In this lesson, after making a tactile representation of squared number student will use a talking calculator to solve for square root and determine if it is a rational or irrational number.

Review with the student vocabulary: square, square root, rational, and irrational numbers

With the student, using the tactile cubes placed down on a mat, the number of cubes that would equal 2^2. The answer should be 4 cubes.

Review with the student that the wording of 2^2 is equal to the square root of 4.

Review with the student that the square root of 4 being equal to 2, a rational number.

Explain that 2 is a rational number and the student can be certain of this because it can be written as a ration 2:1 or fraction 2/1

As practice using the talking calculator review with the student how to solve for the square root of 4.

Next, with the student, examine the number 3. Together using the calculator solve for the square root of 3. The answer will be 1.732...

Ask the student if 1.732... is a rational number. It is not. Ask the student to explain how they know it is not a rational number.

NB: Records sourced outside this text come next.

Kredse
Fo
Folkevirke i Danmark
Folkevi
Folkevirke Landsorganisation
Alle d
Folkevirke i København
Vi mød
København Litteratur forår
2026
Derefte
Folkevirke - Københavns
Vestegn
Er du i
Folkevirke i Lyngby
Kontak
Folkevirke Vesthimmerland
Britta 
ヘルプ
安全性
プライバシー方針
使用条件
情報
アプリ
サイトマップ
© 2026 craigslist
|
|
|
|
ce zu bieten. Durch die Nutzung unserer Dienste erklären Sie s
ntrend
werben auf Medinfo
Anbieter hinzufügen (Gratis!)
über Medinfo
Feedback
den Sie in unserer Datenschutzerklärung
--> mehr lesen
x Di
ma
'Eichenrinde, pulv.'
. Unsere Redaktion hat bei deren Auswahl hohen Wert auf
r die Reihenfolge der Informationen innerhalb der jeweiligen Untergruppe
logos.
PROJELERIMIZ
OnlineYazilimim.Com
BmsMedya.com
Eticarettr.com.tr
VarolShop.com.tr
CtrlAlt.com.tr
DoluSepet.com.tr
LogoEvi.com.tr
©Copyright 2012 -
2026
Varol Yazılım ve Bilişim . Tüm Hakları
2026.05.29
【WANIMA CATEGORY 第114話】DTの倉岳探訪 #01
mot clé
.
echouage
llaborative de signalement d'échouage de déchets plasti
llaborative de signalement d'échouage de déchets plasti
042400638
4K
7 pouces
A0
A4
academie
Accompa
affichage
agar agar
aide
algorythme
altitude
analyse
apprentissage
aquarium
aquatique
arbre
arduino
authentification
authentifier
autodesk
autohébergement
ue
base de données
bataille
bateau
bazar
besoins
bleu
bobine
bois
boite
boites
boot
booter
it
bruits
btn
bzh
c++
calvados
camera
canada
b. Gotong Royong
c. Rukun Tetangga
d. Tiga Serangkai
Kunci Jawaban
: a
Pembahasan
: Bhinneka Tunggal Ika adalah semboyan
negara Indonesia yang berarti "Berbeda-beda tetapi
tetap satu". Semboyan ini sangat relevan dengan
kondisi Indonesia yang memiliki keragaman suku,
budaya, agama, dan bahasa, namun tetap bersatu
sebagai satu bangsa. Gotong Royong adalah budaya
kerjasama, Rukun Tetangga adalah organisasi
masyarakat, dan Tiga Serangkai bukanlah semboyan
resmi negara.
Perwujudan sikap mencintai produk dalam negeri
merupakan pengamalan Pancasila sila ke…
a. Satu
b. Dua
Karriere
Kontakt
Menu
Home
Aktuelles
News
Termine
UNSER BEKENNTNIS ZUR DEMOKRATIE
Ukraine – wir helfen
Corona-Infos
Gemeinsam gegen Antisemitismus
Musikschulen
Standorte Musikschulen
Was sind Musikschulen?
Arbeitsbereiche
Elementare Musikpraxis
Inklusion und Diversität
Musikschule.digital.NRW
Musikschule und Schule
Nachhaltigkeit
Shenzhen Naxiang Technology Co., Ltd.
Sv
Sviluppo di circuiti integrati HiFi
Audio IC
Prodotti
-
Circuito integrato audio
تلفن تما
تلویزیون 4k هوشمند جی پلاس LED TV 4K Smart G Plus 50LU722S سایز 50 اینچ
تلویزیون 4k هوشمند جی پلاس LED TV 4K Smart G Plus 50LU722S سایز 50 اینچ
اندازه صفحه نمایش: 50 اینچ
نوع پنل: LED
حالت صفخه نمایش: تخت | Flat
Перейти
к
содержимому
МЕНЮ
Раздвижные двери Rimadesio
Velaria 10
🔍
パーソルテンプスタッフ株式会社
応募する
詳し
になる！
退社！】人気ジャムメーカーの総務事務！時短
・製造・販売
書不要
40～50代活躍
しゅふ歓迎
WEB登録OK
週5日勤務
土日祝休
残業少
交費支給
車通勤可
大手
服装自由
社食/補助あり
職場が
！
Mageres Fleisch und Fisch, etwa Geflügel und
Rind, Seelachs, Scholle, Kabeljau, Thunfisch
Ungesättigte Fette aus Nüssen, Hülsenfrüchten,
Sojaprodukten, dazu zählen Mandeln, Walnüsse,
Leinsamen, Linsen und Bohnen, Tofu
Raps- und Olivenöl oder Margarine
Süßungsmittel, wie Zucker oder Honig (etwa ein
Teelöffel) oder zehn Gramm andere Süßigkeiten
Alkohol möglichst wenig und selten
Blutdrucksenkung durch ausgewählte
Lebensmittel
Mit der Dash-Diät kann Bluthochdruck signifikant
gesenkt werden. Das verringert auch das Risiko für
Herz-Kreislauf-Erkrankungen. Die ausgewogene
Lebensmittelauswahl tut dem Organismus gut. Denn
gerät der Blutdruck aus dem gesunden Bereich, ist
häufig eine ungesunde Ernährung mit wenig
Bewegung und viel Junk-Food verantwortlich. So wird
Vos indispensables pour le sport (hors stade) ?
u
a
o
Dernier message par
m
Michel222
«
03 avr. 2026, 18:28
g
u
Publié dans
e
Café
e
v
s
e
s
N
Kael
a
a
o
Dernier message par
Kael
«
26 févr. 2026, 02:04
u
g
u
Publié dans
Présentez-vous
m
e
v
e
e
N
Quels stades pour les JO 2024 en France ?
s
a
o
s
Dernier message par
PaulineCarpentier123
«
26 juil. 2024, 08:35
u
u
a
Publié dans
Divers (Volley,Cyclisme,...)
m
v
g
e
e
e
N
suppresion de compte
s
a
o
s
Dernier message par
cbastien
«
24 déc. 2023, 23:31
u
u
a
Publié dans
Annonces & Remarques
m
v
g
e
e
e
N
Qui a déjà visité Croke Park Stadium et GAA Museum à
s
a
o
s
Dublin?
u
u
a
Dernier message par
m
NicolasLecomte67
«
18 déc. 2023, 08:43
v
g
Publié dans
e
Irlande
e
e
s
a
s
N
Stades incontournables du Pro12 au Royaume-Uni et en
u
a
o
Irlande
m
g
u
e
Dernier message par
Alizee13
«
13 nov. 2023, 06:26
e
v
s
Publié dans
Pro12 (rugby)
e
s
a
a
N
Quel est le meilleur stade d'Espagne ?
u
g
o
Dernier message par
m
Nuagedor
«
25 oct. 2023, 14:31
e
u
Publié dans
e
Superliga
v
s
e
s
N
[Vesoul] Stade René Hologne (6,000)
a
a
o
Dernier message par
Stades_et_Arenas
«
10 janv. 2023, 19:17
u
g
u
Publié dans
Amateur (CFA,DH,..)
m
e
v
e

Answers would be either it can't be a fraction, or written as a ratio.

If the student requires more guided practice the following examples for rational numbers would be the square root of 25, and the square root of 9. Guided practice for irrational numbers would be the square root of 2 and the square root of 10

Provided the student understands the concept, have the student complete the Square Root Worksheet using the media of the students choice.

As an extra activity have the student do an Internet search for some famous Irrational Numbers.